As a vital issue not only of linguistics, but also of cognitive sciences, psychology, neurosciences, philosophy etc., engaging in the study of the relation between language, thought and reality, the doctrine of linguistic relativity (LR) went through upsurge-downturn-renaissance during more than 80 years, yet remains still unsolved puzzle for researchers of all these academic areas. Numerous treatises with valued ideas about this issue are continuously contributed to this theme; nevertheless, the study of LR has been stagnant up to nowadays. The reason is that, in my opinion, the study has deviated from the right direction, and this deviation might be boiled down to three basic concepts:
The expository scope of LR. LR cannot and should not concern with (a) human speech-thinking action at the level of human biological-physiological traits, (b) human behaviours in all fields of his everyday life and (c) human spiritual activities in the areas of science, literature, philosophy, art etc.
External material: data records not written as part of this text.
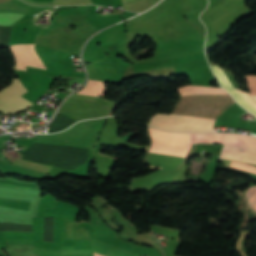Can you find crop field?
Instances as JSON below:
<instances>
[{
  "mask_svg": "<svg viewBox=\"0 0 256 256\" xmlns=\"http://www.w3.org/2000/svg\"><path fill=\"white\" fill-rule=\"evenodd\" d=\"M251 93H256V76L245 77Z\"/></svg>",
  "mask_w": 256,
  "mask_h": 256,
  "instance_id": "9",
  "label": "crop field"
},
{
  "mask_svg": "<svg viewBox=\"0 0 256 256\" xmlns=\"http://www.w3.org/2000/svg\"><path fill=\"white\" fill-rule=\"evenodd\" d=\"M25 92L19 79L13 80L11 86L0 91V112L16 114L29 108L31 102L21 97Z\"/></svg>",
  "mask_w": 256,
  "mask_h": 256,
  "instance_id": "3",
  "label": "crop field"
},
{
  "mask_svg": "<svg viewBox=\"0 0 256 256\" xmlns=\"http://www.w3.org/2000/svg\"><path fill=\"white\" fill-rule=\"evenodd\" d=\"M103 90H104V83L103 82L90 80L87 87L84 88L79 93L80 94L100 96V94L103 92Z\"/></svg>",
  "mask_w": 256,
  "mask_h": 256,
  "instance_id": "6",
  "label": "crop field"
},
{
  "mask_svg": "<svg viewBox=\"0 0 256 256\" xmlns=\"http://www.w3.org/2000/svg\"><path fill=\"white\" fill-rule=\"evenodd\" d=\"M11 48L17 62V69L25 70V65L45 69L35 53L34 44L12 45Z\"/></svg>",
  "mask_w": 256,
  "mask_h": 256,
  "instance_id": "4",
  "label": "crop field"
},
{
  "mask_svg": "<svg viewBox=\"0 0 256 256\" xmlns=\"http://www.w3.org/2000/svg\"><path fill=\"white\" fill-rule=\"evenodd\" d=\"M248 197L249 200L254 208V210L256 211V186H253L248 192Z\"/></svg>",
  "mask_w": 256,
  "mask_h": 256,
  "instance_id": "8",
  "label": "crop field"
},
{
  "mask_svg": "<svg viewBox=\"0 0 256 256\" xmlns=\"http://www.w3.org/2000/svg\"><path fill=\"white\" fill-rule=\"evenodd\" d=\"M94 256H102V255H98V254H95V253H94Z\"/></svg>",
  "mask_w": 256,
  "mask_h": 256,
  "instance_id": "10",
  "label": "crop field"
},
{
  "mask_svg": "<svg viewBox=\"0 0 256 256\" xmlns=\"http://www.w3.org/2000/svg\"><path fill=\"white\" fill-rule=\"evenodd\" d=\"M22 16L15 13H0V25L10 26Z\"/></svg>",
  "mask_w": 256,
  "mask_h": 256,
  "instance_id": "7",
  "label": "crop field"
},
{
  "mask_svg": "<svg viewBox=\"0 0 256 256\" xmlns=\"http://www.w3.org/2000/svg\"><path fill=\"white\" fill-rule=\"evenodd\" d=\"M215 119L176 114H157L151 117L150 126L171 130L214 132Z\"/></svg>",
  "mask_w": 256,
  "mask_h": 256,
  "instance_id": "2",
  "label": "crop field"
},
{
  "mask_svg": "<svg viewBox=\"0 0 256 256\" xmlns=\"http://www.w3.org/2000/svg\"><path fill=\"white\" fill-rule=\"evenodd\" d=\"M150 129L149 152L185 157L193 143H227L256 148V138L227 134L170 133ZM224 144L219 158L256 164V149ZM218 158V159H219Z\"/></svg>",
  "mask_w": 256,
  "mask_h": 256,
  "instance_id": "1",
  "label": "crop field"
},
{
  "mask_svg": "<svg viewBox=\"0 0 256 256\" xmlns=\"http://www.w3.org/2000/svg\"><path fill=\"white\" fill-rule=\"evenodd\" d=\"M181 96L189 94H227L222 88L186 86L178 89Z\"/></svg>",
  "mask_w": 256,
  "mask_h": 256,
  "instance_id": "5",
  "label": "crop field"
}]
</instances>
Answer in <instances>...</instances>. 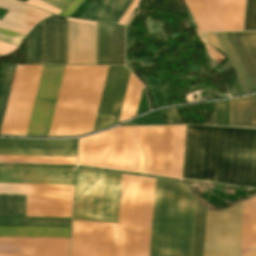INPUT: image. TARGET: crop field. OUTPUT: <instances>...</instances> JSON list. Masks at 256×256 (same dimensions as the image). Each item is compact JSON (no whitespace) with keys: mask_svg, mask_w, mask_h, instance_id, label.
Wrapping results in <instances>:
<instances>
[{"mask_svg":"<svg viewBox=\"0 0 256 256\" xmlns=\"http://www.w3.org/2000/svg\"><path fill=\"white\" fill-rule=\"evenodd\" d=\"M75 167L0 165V183L74 185Z\"/></svg>","mask_w":256,"mask_h":256,"instance_id":"14","label":"crop field"},{"mask_svg":"<svg viewBox=\"0 0 256 256\" xmlns=\"http://www.w3.org/2000/svg\"><path fill=\"white\" fill-rule=\"evenodd\" d=\"M59 9H63L67 4H69L72 0H43Z\"/></svg>","mask_w":256,"mask_h":256,"instance_id":"43","label":"crop field"},{"mask_svg":"<svg viewBox=\"0 0 256 256\" xmlns=\"http://www.w3.org/2000/svg\"><path fill=\"white\" fill-rule=\"evenodd\" d=\"M216 125L230 126V100L216 102Z\"/></svg>","mask_w":256,"mask_h":256,"instance_id":"36","label":"crop field"},{"mask_svg":"<svg viewBox=\"0 0 256 256\" xmlns=\"http://www.w3.org/2000/svg\"><path fill=\"white\" fill-rule=\"evenodd\" d=\"M67 62H96V23L68 18Z\"/></svg>","mask_w":256,"mask_h":256,"instance_id":"16","label":"crop field"},{"mask_svg":"<svg viewBox=\"0 0 256 256\" xmlns=\"http://www.w3.org/2000/svg\"><path fill=\"white\" fill-rule=\"evenodd\" d=\"M194 206L182 183L156 179L149 256H191Z\"/></svg>","mask_w":256,"mask_h":256,"instance_id":"2","label":"crop field"},{"mask_svg":"<svg viewBox=\"0 0 256 256\" xmlns=\"http://www.w3.org/2000/svg\"><path fill=\"white\" fill-rule=\"evenodd\" d=\"M138 12H139V11H138ZM132 16H133V15H132ZM131 18H132V17H131ZM131 18H130V20H131ZM130 20H129V21H130ZM128 23H129V22H128ZM128 23H127V25H128Z\"/></svg>","mask_w":256,"mask_h":256,"instance_id":"47","label":"crop field"},{"mask_svg":"<svg viewBox=\"0 0 256 256\" xmlns=\"http://www.w3.org/2000/svg\"><path fill=\"white\" fill-rule=\"evenodd\" d=\"M182 179L256 187V129L187 126Z\"/></svg>","mask_w":256,"mask_h":256,"instance_id":"1","label":"crop field"},{"mask_svg":"<svg viewBox=\"0 0 256 256\" xmlns=\"http://www.w3.org/2000/svg\"><path fill=\"white\" fill-rule=\"evenodd\" d=\"M43 66H28L10 135L25 136Z\"/></svg>","mask_w":256,"mask_h":256,"instance_id":"21","label":"crop field"},{"mask_svg":"<svg viewBox=\"0 0 256 256\" xmlns=\"http://www.w3.org/2000/svg\"><path fill=\"white\" fill-rule=\"evenodd\" d=\"M141 127L114 128L80 139L78 164L138 172Z\"/></svg>","mask_w":256,"mask_h":256,"instance_id":"6","label":"crop field"},{"mask_svg":"<svg viewBox=\"0 0 256 256\" xmlns=\"http://www.w3.org/2000/svg\"><path fill=\"white\" fill-rule=\"evenodd\" d=\"M64 67H43L27 135H48Z\"/></svg>","mask_w":256,"mask_h":256,"instance_id":"12","label":"crop field"},{"mask_svg":"<svg viewBox=\"0 0 256 256\" xmlns=\"http://www.w3.org/2000/svg\"><path fill=\"white\" fill-rule=\"evenodd\" d=\"M77 139L30 140L0 138L2 155L76 156ZM0 163L75 165L76 157L2 156Z\"/></svg>","mask_w":256,"mask_h":256,"instance_id":"7","label":"crop field"},{"mask_svg":"<svg viewBox=\"0 0 256 256\" xmlns=\"http://www.w3.org/2000/svg\"><path fill=\"white\" fill-rule=\"evenodd\" d=\"M67 18L43 21V64H66Z\"/></svg>","mask_w":256,"mask_h":256,"instance_id":"18","label":"crop field"},{"mask_svg":"<svg viewBox=\"0 0 256 256\" xmlns=\"http://www.w3.org/2000/svg\"><path fill=\"white\" fill-rule=\"evenodd\" d=\"M140 0H134L133 3L131 4V6L129 7V9L127 10V12L125 13V15L123 16V18L121 19V21L119 22V24L124 25L125 22L127 21V19L129 18L130 14L132 13V11L134 10V8L136 7V5L138 4Z\"/></svg>","mask_w":256,"mask_h":256,"instance_id":"44","label":"crop field"},{"mask_svg":"<svg viewBox=\"0 0 256 256\" xmlns=\"http://www.w3.org/2000/svg\"><path fill=\"white\" fill-rule=\"evenodd\" d=\"M170 124H183L180 122L178 108L165 109Z\"/></svg>","mask_w":256,"mask_h":256,"instance_id":"40","label":"crop field"},{"mask_svg":"<svg viewBox=\"0 0 256 256\" xmlns=\"http://www.w3.org/2000/svg\"><path fill=\"white\" fill-rule=\"evenodd\" d=\"M244 30H256V0H246Z\"/></svg>","mask_w":256,"mask_h":256,"instance_id":"37","label":"crop field"},{"mask_svg":"<svg viewBox=\"0 0 256 256\" xmlns=\"http://www.w3.org/2000/svg\"><path fill=\"white\" fill-rule=\"evenodd\" d=\"M0 8L8 10L0 21V28L25 35L34 25L51 15L22 5L16 0H0Z\"/></svg>","mask_w":256,"mask_h":256,"instance_id":"20","label":"crop field"},{"mask_svg":"<svg viewBox=\"0 0 256 256\" xmlns=\"http://www.w3.org/2000/svg\"><path fill=\"white\" fill-rule=\"evenodd\" d=\"M2 55H0V57H1Z\"/></svg>","mask_w":256,"mask_h":256,"instance_id":"48","label":"crop field"},{"mask_svg":"<svg viewBox=\"0 0 256 256\" xmlns=\"http://www.w3.org/2000/svg\"><path fill=\"white\" fill-rule=\"evenodd\" d=\"M201 32L243 30L245 0H185Z\"/></svg>","mask_w":256,"mask_h":256,"instance_id":"9","label":"crop field"},{"mask_svg":"<svg viewBox=\"0 0 256 256\" xmlns=\"http://www.w3.org/2000/svg\"><path fill=\"white\" fill-rule=\"evenodd\" d=\"M25 35L0 29V41L18 46Z\"/></svg>","mask_w":256,"mask_h":256,"instance_id":"38","label":"crop field"},{"mask_svg":"<svg viewBox=\"0 0 256 256\" xmlns=\"http://www.w3.org/2000/svg\"><path fill=\"white\" fill-rule=\"evenodd\" d=\"M216 34H217V36H218L220 42L222 43L224 49L226 50V52H227L229 58L231 59V61H232L233 65H234V67L236 68V70H237L239 76L241 77L243 83L245 84V86H246L248 92H249V93L256 92V87H255V85L253 84V82H252L250 76L248 75V73H247L245 67L243 66V64H242V62H241V60H240V58L238 57V55H237L235 49L233 48L231 42L229 41V39H228L226 33H216ZM225 50H224V51H225ZM230 59H229V60H230ZM235 68H234V69H235ZM240 77H239V78H240ZM244 84H243V85H244ZM245 86H244V87H245Z\"/></svg>","mask_w":256,"mask_h":256,"instance_id":"29","label":"crop field"},{"mask_svg":"<svg viewBox=\"0 0 256 256\" xmlns=\"http://www.w3.org/2000/svg\"><path fill=\"white\" fill-rule=\"evenodd\" d=\"M97 65H124V27L97 23Z\"/></svg>","mask_w":256,"mask_h":256,"instance_id":"19","label":"crop field"},{"mask_svg":"<svg viewBox=\"0 0 256 256\" xmlns=\"http://www.w3.org/2000/svg\"><path fill=\"white\" fill-rule=\"evenodd\" d=\"M24 3V2H23ZM25 4L43 9L45 11L51 12V13H55V14H59L60 10L40 1V0H28Z\"/></svg>","mask_w":256,"mask_h":256,"instance_id":"39","label":"crop field"},{"mask_svg":"<svg viewBox=\"0 0 256 256\" xmlns=\"http://www.w3.org/2000/svg\"><path fill=\"white\" fill-rule=\"evenodd\" d=\"M196 32H197V34H198V36H199V38H200L202 44H204L205 41H204L203 38L200 36L198 30H196ZM205 46H206V48H207V51H208V53H209V56L212 58V55H213V48L209 47V46L206 45V44H205Z\"/></svg>","mask_w":256,"mask_h":256,"instance_id":"45","label":"crop field"},{"mask_svg":"<svg viewBox=\"0 0 256 256\" xmlns=\"http://www.w3.org/2000/svg\"><path fill=\"white\" fill-rule=\"evenodd\" d=\"M132 0H95L80 18L118 24Z\"/></svg>","mask_w":256,"mask_h":256,"instance_id":"22","label":"crop field"},{"mask_svg":"<svg viewBox=\"0 0 256 256\" xmlns=\"http://www.w3.org/2000/svg\"><path fill=\"white\" fill-rule=\"evenodd\" d=\"M240 256H256V198L245 202Z\"/></svg>","mask_w":256,"mask_h":256,"instance_id":"24","label":"crop field"},{"mask_svg":"<svg viewBox=\"0 0 256 256\" xmlns=\"http://www.w3.org/2000/svg\"><path fill=\"white\" fill-rule=\"evenodd\" d=\"M122 174L77 168L73 219L118 222Z\"/></svg>","mask_w":256,"mask_h":256,"instance_id":"5","label":"crop field"},{"mask_svg":"<svg viewBox=\"0 0 256 256\" xmlns=\"http://www.w3.org/2000/svg\"><path fill=\"white\" fill-rule=\"evenodd\" d=\"M70 228L0 226V236L69 238Z\"/></svg>","mask_w":256,"mask_h":256,"instance_id":"27","label":"crop field"},{"mask_svg":"<svg viewBox=\"0 0 256 256\" xmlns=\"http://www.w3.org/2000/svg\"><path fill=\"white\" fill-rule=\"evenodd\" d=\"M69 239L0 237V256H68Z\"/></svg>","mask_w":256,"mask_h":256,"instance_id":"17","label":"crop field"},{"mask_svg":"<svg viewBox=\"0 0 256 256\" xmlns=\"http://www.w3.org/2000/svg\"><path fill=\"white\" fill-rule=\"evenodd\" d=\"M74 186L0 184V193L73 196Z\"/></svg>","mask_w":256,"mask_h":256,"instance_id":"25","label":"crop field"},{"mask_svg":"<svg viewBox=\"0 0 256 256\" xmlns=\"http://www.w3.org/2000/svg\"><path fill=\"white\" fill-rule=\"evenodd\" d=\"M227 35L256 85V31L227 33Z\"/></svg>","mask_w":256,"mask_h":256,"instance_id":"23","label":"crop field"},{"mask_svg":"<svg viewBox=\"0 0 256 256\" xmlns=\"http://www.w3.org/2000/svg\"><path fill=\"white\" fill-rule=\"evenodd\" d=\"M142 86L143 84L131 74L119 122L135 116Z\"/></svg>","mask_w":256,"mask_h":256,"instance_id":"28","label":"crop field"},{"mask_svg":"<svg viewBox=\"0 0 256 256\" xmlns=\"http://www.w3.org/2000/svg\"><path fill=\"white\" fill-rule=\"evenodd\" d=\"M205 124L215 125V112L209 116V119Z\"/></svg>","mask_w":256,"mask_h":256,"instance_id":"46","label":"crop field"},{"mask_svg":"<svg viewBox=\"0 0 256 256\" xmlns=\"http://www.w3.org/2000/svg\"><path fill=\"white\" fill-rule=\"evenodd\" d=\"M73 197L28 196L27 216L71 217ZM0 215L26 216V195H0Z\"/></svg>","mask_w":256,"mask_h":256,"instance_id":"13","label":"crop field"},{"mask_svg":"<svg viewBox=\"0 0 256 256\" xmlns=\"http://www.w3.org/2000/svg\"><path fill=\"white\" fill-rule=\"evenodd\" d=\"M15 67L16 65H8L1 95H0V128H1L2 120H3V116H4L6 104H7V99H8Z\"/></svg>","mask_w":256,"mask_h":256,"instance_id":"33","label":"crop field"},{"mask_svg":"<svg viewBox=\"0 0 256 256\" xmlns=\"http://www.w3.org/2000/svg\"><path fill=\"white\" fill-rule=\"evenodd\" d=\"M162 115H163V109L150 113L144 117L135 119L122 126L166 124L167 121L162 117Z\"/></svg>","mask_w":256,"mask_h":256,"instance_id":"35","label":"crop field"},{"mask_svg":"<svg viewBox=\"0 0 256 256\" xmlns=\"http://www.w3.org/2000/svg\"><path fill=\"white\" fill-rule=\"evenodd\" d=\"M206 210L196 201L192 256H203Z\"/></svg>","mask_w":256,"mask_h":256,"instance_id":"30","label":"crop field"},{"mask_svg":"<svg viewBox=\"0 0 256 256\" xmlns=\"http://www.w3.org/2000/svg\"><path fill=\"white\" fill-rule=\"evenodd\" d=\"M32 64H42V23L32 31Z\"/></svg>","mask_w":256,"mask_h":256,"instance_id":"34","label":"crop field"},{"mask_svg":"<svg viewBox=\"0 0 256 256\" xmlns=\"http://www.w3.org/2000/svg\"><path fill=\"white\" fill-rule=\"evenodd\" d=\"M84 0H75L60 15L70 16Z\"/></svg>","mask_w":256,"mask_h":256,"instance_id":"41","label":"crop field"},{"mask_svg":"<svg viewBox=\"0 0 256 256\" xmlns=\"http://www.w3.org/2000/svg\"><path fill=\"white\" fill-rule=\"evenodd\" d=\"M108 66H66L49 136L93 130Z\"/></svg>","mask_w":256,"mask_h":256,"instance_id":"3","label":"crop field"},{"mask_svg":"<svg viewBox=\"0 0 256 256\" xmlns=\"http://www.w3.org/2000/svg\"><path fill=\"white\" fill-rule=\"evenodd\" d=\"M129 74L125 67L109 66L94 130L117 124Z\"/></svg>","mask_w":256,"mask_h":256,"instance_id":"15","label":"crop field"},{"mask_svg":"<svg viewBox=\"0 0 256 256\" xmlns=\"http://www.w3.org/2000/svg\"><path fill=\"white\" fill-rule=\"evenodd\" d=\"M174 126L142 127L139 172L170 177Z\"/></svg>","mask_w":256,"mask_h":256,"instance_id":"10","label":"crop field"},{"mask_svg":"<svg viewBox=\"0 0 256 256\" xmlns=\"http://www.w3.org/2000/svg\"><path fill=\"white\" fill-rule=\"evenodd\" d=\"M186 126H175L171 177L181 179Z\"/></svg>","mask_w":256,"mask_h":256,"instance_id":"31","label":"crop field"},{"mask_svg":"<svg viewBox=\"0 0 256 256\" xmlns=\"http://www.w3.org/2000/svg\"><path fill=\"white\" fill-rule=\"evenodd\" d=\"M244 202L221 212L207 211L204 256H239Z\"/></svg>","mask_w":256,"mask_h":256,"instance_id":"8","label":"crop field"},{"mask_svg":"<svg viewBox=\"0 0 256 256\" xmlns=\"http://www.w3.org/2000/svg\"><path fill=\"white\" fill-rule=\"evenodd\" d=\"M231 126L255 127V95L231 100Z\"/></svg>","mask_w":256,"mask_h":256,"instance_id":"26","label":"crop field"},{"mask_svg":"<svg viewBox=\"0 0 256 256\" xmlns=\"http://www.w3.org/2000/svg\"><path fill=\"white\" fill-rule=\"evenodd\" d=\"M71 218L21 217V226L70 227Z\"/></svg>","mask_w":256,"mask_h":256,"instance_id":"32","label":"crop field"},{"mask_svg":"<svg viewBox=\"0 0 256 256\" xmlns=\"http://www.w3.org/2000/svg\"><path fill=\"white\" fill-rule=\"evenodd\" d=\"M154 184L123 174L116 256H148Z\"/></svg>","mask_w":256,"mask_h":256,"instance_id":"4","label":"crop field"},{"mask_svg":"<svg viewBox=\"0 0 256 256\" xmlns=\"http://www.w3.org/2000/svg\"><path fill=\"white\" fill-rule=\"evenodd\" d=\"M202 36L204 37L208 44L218 48L220 51L223 52L213 33L202 34Z\"/></svg>","mask_w":256,"mask_h":256,"instance_id":"42","label":"crop field"},{"mask_svg":"<svg viewBox=\"0 0 256 256\" xmlns=\"http://www.w3.org/2000/svg\"><path fill=\"white\" fill-rule=\"evenodd\" d=\"M118 224L73 221L70 256H115Z\"/></svg>","mask_w":256,"mask_h":256,"instance_id":"11","label":"crop field"}]
</instances>
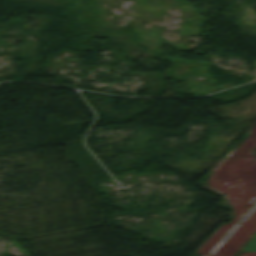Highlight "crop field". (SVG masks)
<instances>
[{"mask_svg": "<svg viewBox=\"0 0 256 256\" xmlns=\"http://www.w3.org/2000/svg\"><path fill=\"white\" fill-rule=\"evenodd\" d=\"M242 251H256V236L245 246Z\"/></svg>", "mask_w": 256, "mask_h": 256, "instance_id": "crop-field-1", "label": "crop field"}]
</instances>
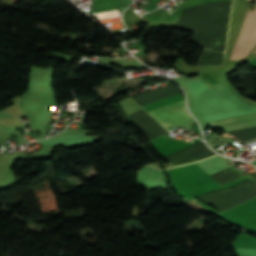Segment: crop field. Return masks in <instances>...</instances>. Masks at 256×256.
<instances>
[{"label": "crop field", "mask_w": 256, "mask_h": 256, "mask_svg": "<svg viewBox=\"0 0 256 256\" xmlns=\"http://www.w3.org/2000/svg\"><path fill=\"white\" fill-rule=\"evenodd\" d=\"M255 46L256 11H249L245 13L229 59L237 60L247 56L251 54Z\"/></svg>", "instance_id": "crop-field-1"}, {"label": "crop field", "mask_w": 256, "mask_h": 256, "mask_svg": "<svg viewBox=\"0 0 256 256\" xmlns=\"http://www.w3.org/2000/svg\"><path fill=\"white\" fill-rule=\"evenodd\" d=\"M149 113L164 127L192 118L186 110L184 100L149 111Z\"/></svg>", "instance_id": "crop-field-2"}, {"label": "crop field", "mask_w": 256, "mask_h": 256, "mask_svg": "<svg viewBox=\"0 0 256 256\" xmlns=\"http://www.w3.org/2000/svg\"><path fill=\"white\" fill-rule=\"evenodd\" d=\"M254 117H256V112H251V113H246V114H241V115H236V116H231V117H226V118L210 120L208 122L212 123L213 125H216V124H222V123H227V122L244 120V119H249V118H254Z\"/></svg>", "instance_id": "crop-field-3"}]
</instances>
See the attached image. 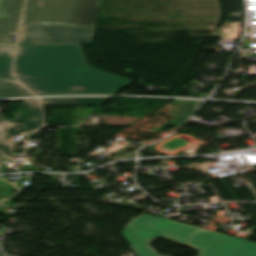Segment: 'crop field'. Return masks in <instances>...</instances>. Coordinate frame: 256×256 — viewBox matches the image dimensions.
Segmentation results:
<instances>
[{
	"instance_id": "1",
	"label": "crop field",
	"mask_w": 256,
	"mask_h": 256,
	"mask_svg": "<svg viewBox=\"0 0 256 256\" xmlns=\"http://www.w3.org/2000/svg\"><path fill=\"white\" fill-rule=\"evenodd\" d=\"M94 30L22 24L14 75L38 95L116 93L134 81L88 65L80 44H92Z\"/></svg>"
},
{
	"instance_id": "2",
	"label": "crop field",
	"mask_w": 256,
	"mask_h": 256,
	"mask_svg": "<svg viewBox=\"0 0 256 256\" xmlns=\"http://www.w3.org/2000/svg\"><path fill=\"white\" fill-rule=\"evenodd\" d=\"M123 234L137 256H158L147 244L158 237L191 245L199 256H256V243L148 214L128 223Z\"/></svg>"
},
{
	"instance_id": "3",
	"label": "crop field",
	"mask_w": 256,
	"mask_h": 256,
	"mask_svg": "<svg viewBox=\"0 0 256 256\" xmlns=\"http://www.w3.org/2000/svg\"><path fill=\"white\" fill-rule=\"evenodd\" d=\"M99 0H27L22 23L95 26Z\"/></svg>"
},
{
	"instance_id": "4",
	"label": "crop field",
	"mask_w": 256,
	"mask_h": 256,
	"mask_svg": "<svg viewBox=\"0 0 256 256\" xmlns=\"http://www.w3.org/2000/svg\"><path fill=\"white\" fill-rule=\"evenodd\" d=\"M42 126L41 105L39 101L23 102L13 121L0 119V155H9L12 152L8 138L18 135L29 129ZM3 157H0V164Z\"/></svg>"
},
{
	"instance_id": "5",
	"label": "crop field",
	"mask_w": 256,
	"mask_h": 256,
	"mask_svg": "<svg viewBox=\"0 0 256 256\" xmlns=\"http://www.w3.org/2000/svg\"><path fill=\"white\" fill-rule=\"evenodd\" d=\"M14 43H0V97L33 95L11 75Z\"/></svg>"
},
{
	"instance_id": "6",
	"label": "crop field",
	"mask_w": 256,
	"mask_h": 256,
	"mask_svg": "<svg viewBox=\"0 0 256 256\" xmlns=\"http://www.w3.org/2000/svg\"><path fill=\"white\" fill-rule=\"evenodd\" d=\"M24 0H0V40L10 41L18 30Z\"/></svg>"
},
{
	"instance_id": "7",
	"label": "crop field",
	"mask_w": 256,
	"mask_h": 256,
	"mask_svg": "<svg viewBox=\"0 0 256 256\" xmlns=\"http://www.w3.org/2000/svg\"><path fill=\"white\" fill-rule=\"evenodd\" d=\"M110 98L43 99V104L101 106Z\"/></svg>"
},
{
	"instance_id": "8",
	"label": "crop field",
	"mask_w": 256,
	"mask_h": 256,
	"mask_svg": "<svg viewBox=\"0 0 256 256\" xmlns=\"http://www.w3.org/2000/svg\"><path fill=\"white\" fill-rule=\"evenodd\" d=\"M4 157V156H3Z\"/></svg>"
}]
</instances>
LR will explain that, constrained by the language, ordinary people are not aware that the reality they talk/think about does not coincide with the outside world they physically experience.
The relativity. We should ponder the language-thought-reality relation in line with the original intention of Whorf when he proposed the principle of LR, i.e. the relativity should not be interpreted as the discrepancy between customs, modes of thinking and patterns of behavior of different linguistic communities on the basis of comparing peculiarities of their languages.
The language. The doctrine of LR should concern with the human language as a complete and comprehensive system, but not with a set of sporadically observed phenomena and certain random interpretation of them. The linguistic intermediated world is eventually construed by the entire system of language, rather than an assembly of peculiar language items.